Thursday, July 22, 2010

Cyberduped by Fake Sexy Cybergeek

This is another one about the perils of not being careful when using social networks. A security researcher set up a series of fake Facebook, LinkedIn and Twitter accounts, bearing information and a seductive mug shot of a young lady, posing as a Navy cyberthreat analyst.

The fictitous flirty little Sage, as the dupe was called, established links with around 300 - mostly men, not surprisingly, but also some women - in the U.S. military, intelligence and information security communities. Some of her new found "friends" even considered offering her a job, according to this story in Computerworld.

Interestingly, the flesh honeypot wasn't able to attract any attention from either of the two top notch schools - MIT and St. Paul's, a New Hampshire prep school - listed on LinkedIn to demonstrate her high educational pedigree.
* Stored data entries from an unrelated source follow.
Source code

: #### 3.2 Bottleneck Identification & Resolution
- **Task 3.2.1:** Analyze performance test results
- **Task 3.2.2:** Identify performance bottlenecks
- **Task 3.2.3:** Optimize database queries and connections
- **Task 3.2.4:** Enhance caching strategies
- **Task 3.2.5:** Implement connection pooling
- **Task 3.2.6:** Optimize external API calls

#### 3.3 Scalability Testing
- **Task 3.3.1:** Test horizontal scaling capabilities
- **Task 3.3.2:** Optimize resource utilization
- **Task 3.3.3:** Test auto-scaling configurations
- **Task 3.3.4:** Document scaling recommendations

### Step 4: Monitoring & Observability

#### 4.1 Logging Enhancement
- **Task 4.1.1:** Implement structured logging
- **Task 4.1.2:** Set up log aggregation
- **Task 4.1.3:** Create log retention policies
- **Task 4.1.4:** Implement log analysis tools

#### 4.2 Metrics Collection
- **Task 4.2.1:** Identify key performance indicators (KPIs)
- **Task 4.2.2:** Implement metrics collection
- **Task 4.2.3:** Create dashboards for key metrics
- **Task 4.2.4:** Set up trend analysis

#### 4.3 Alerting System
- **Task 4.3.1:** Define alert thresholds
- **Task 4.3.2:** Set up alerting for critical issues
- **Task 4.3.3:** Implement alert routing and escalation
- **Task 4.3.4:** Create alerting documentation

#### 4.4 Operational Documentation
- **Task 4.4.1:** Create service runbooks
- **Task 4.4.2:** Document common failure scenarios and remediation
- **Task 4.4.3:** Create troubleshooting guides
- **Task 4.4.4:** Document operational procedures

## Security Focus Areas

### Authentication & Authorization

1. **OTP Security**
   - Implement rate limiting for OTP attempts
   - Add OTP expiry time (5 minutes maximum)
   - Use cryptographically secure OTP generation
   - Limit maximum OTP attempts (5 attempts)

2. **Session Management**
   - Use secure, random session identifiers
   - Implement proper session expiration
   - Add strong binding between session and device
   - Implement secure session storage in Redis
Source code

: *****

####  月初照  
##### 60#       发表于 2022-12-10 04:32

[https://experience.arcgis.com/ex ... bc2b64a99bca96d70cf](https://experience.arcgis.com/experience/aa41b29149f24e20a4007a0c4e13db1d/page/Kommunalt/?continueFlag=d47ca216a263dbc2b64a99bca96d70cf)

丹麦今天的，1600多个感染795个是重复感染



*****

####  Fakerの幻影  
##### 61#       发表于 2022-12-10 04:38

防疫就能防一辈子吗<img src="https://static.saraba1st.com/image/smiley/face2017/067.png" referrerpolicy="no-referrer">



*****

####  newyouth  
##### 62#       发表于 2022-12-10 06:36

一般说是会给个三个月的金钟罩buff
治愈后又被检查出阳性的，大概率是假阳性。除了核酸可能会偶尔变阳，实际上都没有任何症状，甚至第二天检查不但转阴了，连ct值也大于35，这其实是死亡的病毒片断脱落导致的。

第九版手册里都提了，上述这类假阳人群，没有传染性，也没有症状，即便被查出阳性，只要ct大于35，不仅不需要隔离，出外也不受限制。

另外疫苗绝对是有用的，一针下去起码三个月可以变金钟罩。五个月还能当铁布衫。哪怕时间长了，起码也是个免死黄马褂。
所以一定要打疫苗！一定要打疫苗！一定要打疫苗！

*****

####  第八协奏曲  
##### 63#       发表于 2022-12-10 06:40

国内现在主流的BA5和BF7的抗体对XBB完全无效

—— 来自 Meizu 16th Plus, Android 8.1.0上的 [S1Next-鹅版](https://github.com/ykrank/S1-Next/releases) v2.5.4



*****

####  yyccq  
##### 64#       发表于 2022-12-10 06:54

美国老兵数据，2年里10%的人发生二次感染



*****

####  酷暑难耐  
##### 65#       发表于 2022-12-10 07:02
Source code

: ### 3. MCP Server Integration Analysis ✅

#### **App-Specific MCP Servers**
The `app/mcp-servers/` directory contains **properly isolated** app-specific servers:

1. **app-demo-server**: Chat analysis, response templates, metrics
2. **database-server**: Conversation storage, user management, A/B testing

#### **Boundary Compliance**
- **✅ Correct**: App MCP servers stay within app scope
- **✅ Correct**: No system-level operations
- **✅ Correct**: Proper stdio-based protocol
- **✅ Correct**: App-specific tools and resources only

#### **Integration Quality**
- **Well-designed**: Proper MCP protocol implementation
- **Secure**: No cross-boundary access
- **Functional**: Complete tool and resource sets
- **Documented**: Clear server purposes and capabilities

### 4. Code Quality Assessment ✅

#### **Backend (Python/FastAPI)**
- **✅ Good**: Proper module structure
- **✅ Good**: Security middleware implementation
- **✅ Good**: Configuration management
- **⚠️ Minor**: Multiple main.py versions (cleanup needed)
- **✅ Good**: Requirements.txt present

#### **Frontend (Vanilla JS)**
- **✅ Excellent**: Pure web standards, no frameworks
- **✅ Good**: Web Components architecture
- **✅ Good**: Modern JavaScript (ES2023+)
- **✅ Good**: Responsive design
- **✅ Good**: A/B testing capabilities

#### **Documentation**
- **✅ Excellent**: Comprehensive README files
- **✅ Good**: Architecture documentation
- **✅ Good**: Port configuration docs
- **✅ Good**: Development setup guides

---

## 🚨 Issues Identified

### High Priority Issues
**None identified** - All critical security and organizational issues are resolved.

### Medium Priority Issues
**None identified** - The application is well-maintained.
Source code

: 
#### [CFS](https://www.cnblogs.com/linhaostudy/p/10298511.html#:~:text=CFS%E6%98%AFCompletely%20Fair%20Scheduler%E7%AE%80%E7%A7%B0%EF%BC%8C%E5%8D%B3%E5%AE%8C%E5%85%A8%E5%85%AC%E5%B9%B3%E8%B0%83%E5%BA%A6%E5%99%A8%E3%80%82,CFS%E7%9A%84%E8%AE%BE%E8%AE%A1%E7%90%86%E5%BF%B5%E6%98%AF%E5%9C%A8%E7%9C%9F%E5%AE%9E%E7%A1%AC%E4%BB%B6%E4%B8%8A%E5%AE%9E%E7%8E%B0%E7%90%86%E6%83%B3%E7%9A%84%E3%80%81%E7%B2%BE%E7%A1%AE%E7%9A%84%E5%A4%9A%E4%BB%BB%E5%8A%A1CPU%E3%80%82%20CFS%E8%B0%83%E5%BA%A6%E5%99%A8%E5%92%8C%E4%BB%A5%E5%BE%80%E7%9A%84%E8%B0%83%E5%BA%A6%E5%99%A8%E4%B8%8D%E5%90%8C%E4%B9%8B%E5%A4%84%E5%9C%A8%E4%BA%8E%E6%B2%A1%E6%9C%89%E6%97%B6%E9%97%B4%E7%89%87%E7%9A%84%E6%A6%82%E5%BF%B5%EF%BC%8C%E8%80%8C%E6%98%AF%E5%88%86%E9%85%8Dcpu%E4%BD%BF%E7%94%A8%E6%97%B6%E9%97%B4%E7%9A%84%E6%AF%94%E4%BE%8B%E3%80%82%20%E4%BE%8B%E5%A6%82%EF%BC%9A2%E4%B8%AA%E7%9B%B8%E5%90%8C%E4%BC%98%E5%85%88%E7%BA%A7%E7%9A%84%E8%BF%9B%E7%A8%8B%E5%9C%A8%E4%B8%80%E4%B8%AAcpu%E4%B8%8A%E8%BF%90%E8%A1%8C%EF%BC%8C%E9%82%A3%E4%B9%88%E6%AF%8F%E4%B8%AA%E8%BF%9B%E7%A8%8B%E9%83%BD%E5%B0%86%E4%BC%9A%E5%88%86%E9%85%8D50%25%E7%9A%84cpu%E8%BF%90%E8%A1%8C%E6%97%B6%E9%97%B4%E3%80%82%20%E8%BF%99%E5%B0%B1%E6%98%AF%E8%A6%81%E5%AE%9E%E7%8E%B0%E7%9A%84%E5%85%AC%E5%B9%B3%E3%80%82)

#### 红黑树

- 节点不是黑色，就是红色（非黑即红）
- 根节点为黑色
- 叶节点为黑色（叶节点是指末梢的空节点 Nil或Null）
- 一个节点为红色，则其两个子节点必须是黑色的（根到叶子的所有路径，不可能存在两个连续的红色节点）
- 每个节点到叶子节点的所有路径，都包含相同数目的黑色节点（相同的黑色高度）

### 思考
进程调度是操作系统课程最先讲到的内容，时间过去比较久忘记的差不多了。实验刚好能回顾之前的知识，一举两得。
It seems the prep schools were a bit more choosy in who they friend. "One of the things I found was that MIT and St. Paul's [prep school] were very cliquey. If they don't remember seeing you, they are not going to click. You had less of a chance of penetrating those groups than the actual intel and security communities," Thomas Ryan, the real person behind the phony social networker, was quoted as saying.

The lesson is simple and obvious: If you don't know them personally, don't friend them. No matter how cute, knowledgeable or well-educated they appear. Matahari has now moved to cyberspace.

Monday, July 05, 2010

Hackers Hit YouTube XSS Flaw

YouTube was attacked yesterday by hackers using a Cross-Site Scripting (XSS) vulnerability on its web site. Press reports indicate the flaw was fixed by Google, YouTube's owner, within a few hours.

The flaw apparently allowed the attackers to post JavaScript code in the comments section of videos. The attack redirected users looking for videos of Canadian singer Justin Bieber, alleging falsely that he was killed in a car accident. Twitter tweeted away that YouTube was hit by a virus.

Some more technical details were reported on Techie Buzz, and the Internet Storm Center at SANS mentioned the exploit could steal the cookies of YouTube users, which they said wouldn't be of much value.